My dental rep from Atlanta Dental, Ken, turned me onto this new product called Vertise from Kerr.  It is self etching and is supposed to work as well as any product out there. I had been working on the 3rd time repairing one of my patient’s anterior FPD fractured porcelain.  He knew the round-house upper FPD was very old, and needed to be replaced, but he wanted to squeeze out every bit of life he could from this restoration.

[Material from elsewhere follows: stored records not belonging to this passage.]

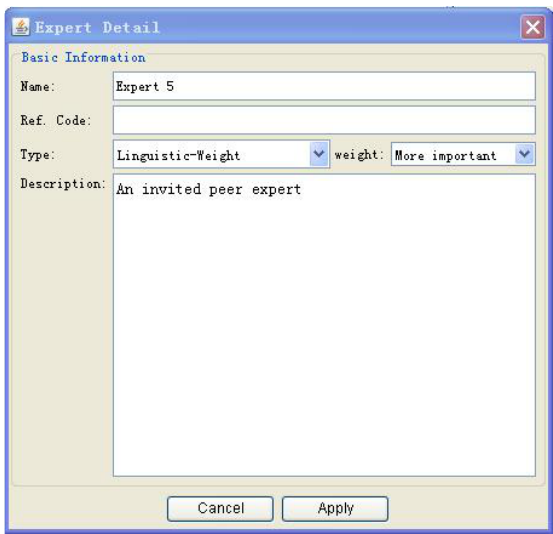
Fig.9. An evaluator’s information and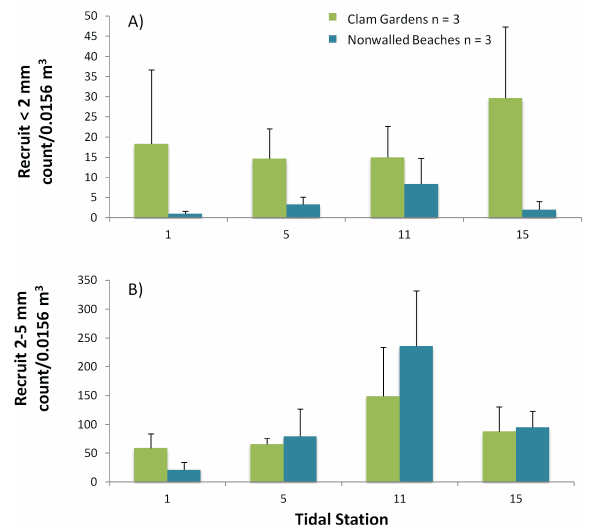
Fig. 8 . Density (0.0156 m³ ± SE) of bivalve recruits (A) < 2 mm in length and (B) 2-5 mm in length in clam gardens (n = 3) and nonwalled beaches (n = 3) at tidal stations 1, 5, 11, and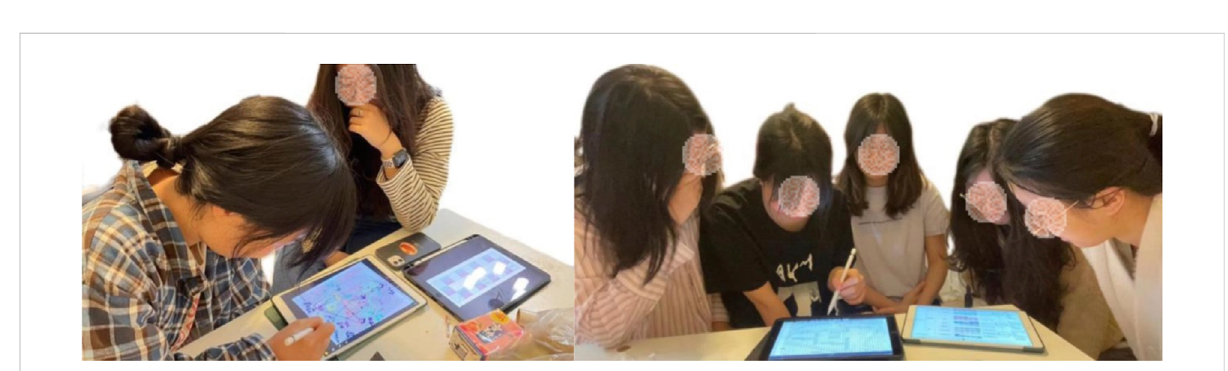
FIGURE 6 Gameplay during Phase 1, using electronic tablets to interact with the game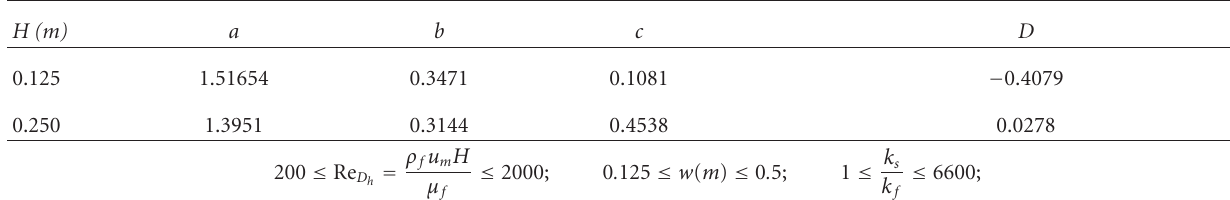
Table 3: Constants (a)–(d) for formula (45) along with the Ranges of the Parameters [154]. H (m) a b c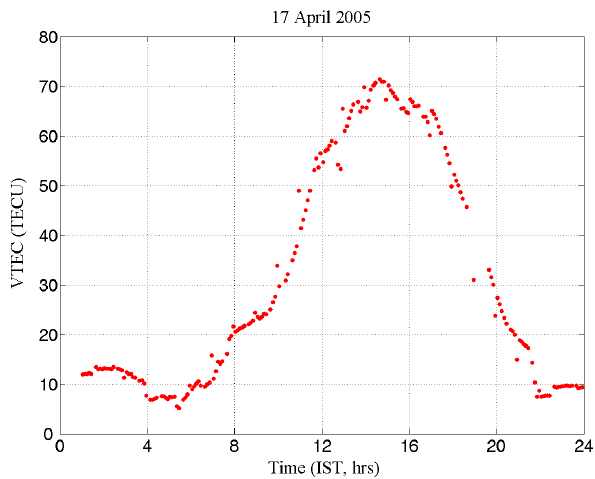
Fig. 1. Diurnal variation of TEC observed for a ± 2 ◦ latitude and ± 2 ◦ longitude bin from the observing station Rajkot (22.29 ◦ N, 70.74 ◦ E, 14.29 ◦ N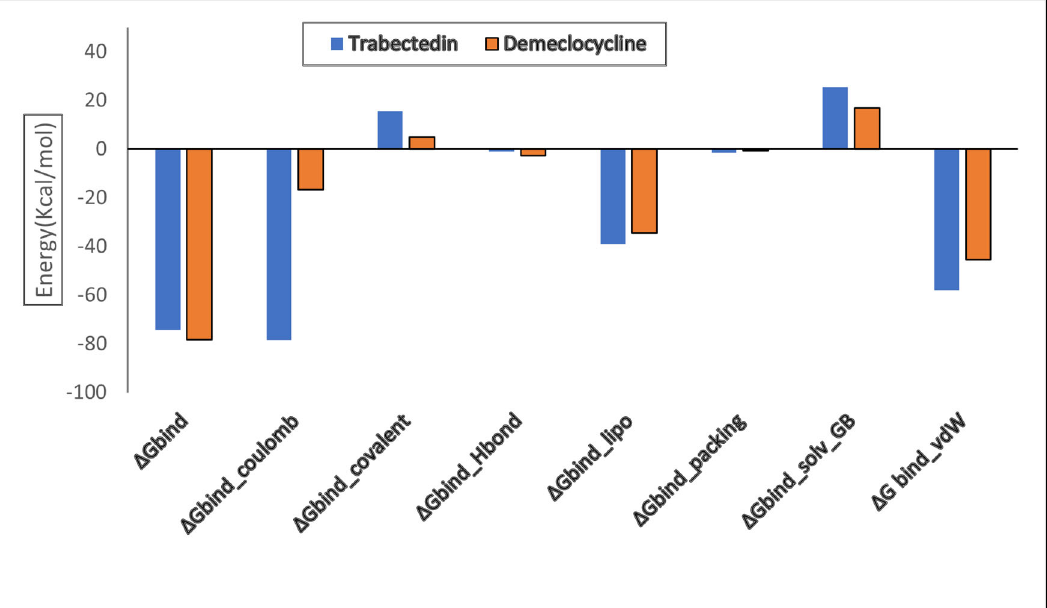
Figure 15. Histogram of calculated binding free energy values of the two best compounds in contact with receptor via the MM-GBSA method.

I micro-etched the chipped porcelain like usual (because it cleans the broken porcelain better than anything I can think of), rinsed with water and air dried.  The directions said to place the Vertise (self-etching), and let set for 20 seconds before light curing it for 20 seconds more.  It looks like a thicker than usual flowable composite with a slight opaque creamy appearance of about Vita Shade A2.  Any composite system can be used to finish the restoration after that.

Broken dental bridge

When repairing porcelain, I always go through the thought pattern, “What caused this fractured porcelain in the first place”?  The above case failed due to #6 which means it may fail again, sooner or later.

  1. Porcelain too thin
  2. Porcelain too thick
  3. Metal substructure too thin
  4. Over adjusted of porcelain because underlying prep don’t have enough reduction
  5. Pier abutment flexure (lack of proper precision attachment)
  6. Long spanning FPD
  7. Improper FPD pontic/connector design
  8. Cantilever
  9. Recurrent decay under an abutment
  10. Occlusal forces
  11. Posterior interferences
  12. Grinding/bruxing/clenching
  13. Para-functional habits
  14. Defective porcelain
  15. Wrong opaquer for the porcelain
  16. Trauma

The one cause for the fractured porcelain I like to hear is trauma.  “Doc, I just bit too hard on that beer bottle cap”.  The rest of those reasons I listed above are all going to reoccur unless the underlying problem is fixed.  This usually means remaking the restoration, making a hard night guard, or a complete equilibration. I guess the trauma could reoccur if the patient insisted on doing his party stunt again!

Basically, repairing porcelain should almost always be seen as a short term repair.  The patient should be told this at the very first appointment (no guarantees).  For heavens sake, write it down in the chart that it is not definitive care.  Otherwise, you will be married to this repair for as long as the patient will put up with it, and many times on your dime!

One additional usage for this product is in the repair of Endodontic accesses through porcelain crowns.  Placing an amalgam filling into a porcelain crown to repair the Endo access seems wrong to the patient who wanted to have their teeth look esthetically pleasing to look at.  But placing a regular composite may not seal the tooth very well over the long run.  We have started to use Vertise to self-etch and bond to the porcelain before the filling is placed.

The technique is actually very simple.  After removing the temporary filling, sealer and gutta percha down to the orfaces, I freshen up the porcelain margin of the access prep and then wash it down with hydrogen peroxide (in a 5cc syringe and brush tipped needle from Ultradent) and acid etch/rinse.  Then I dry off the tooth very well and place Vertise just around the edge of the prep, let it set for 20 seconds and then light cure.  After that, fill the tooth with your favorite composite bonding agent, filling material and finish/polish.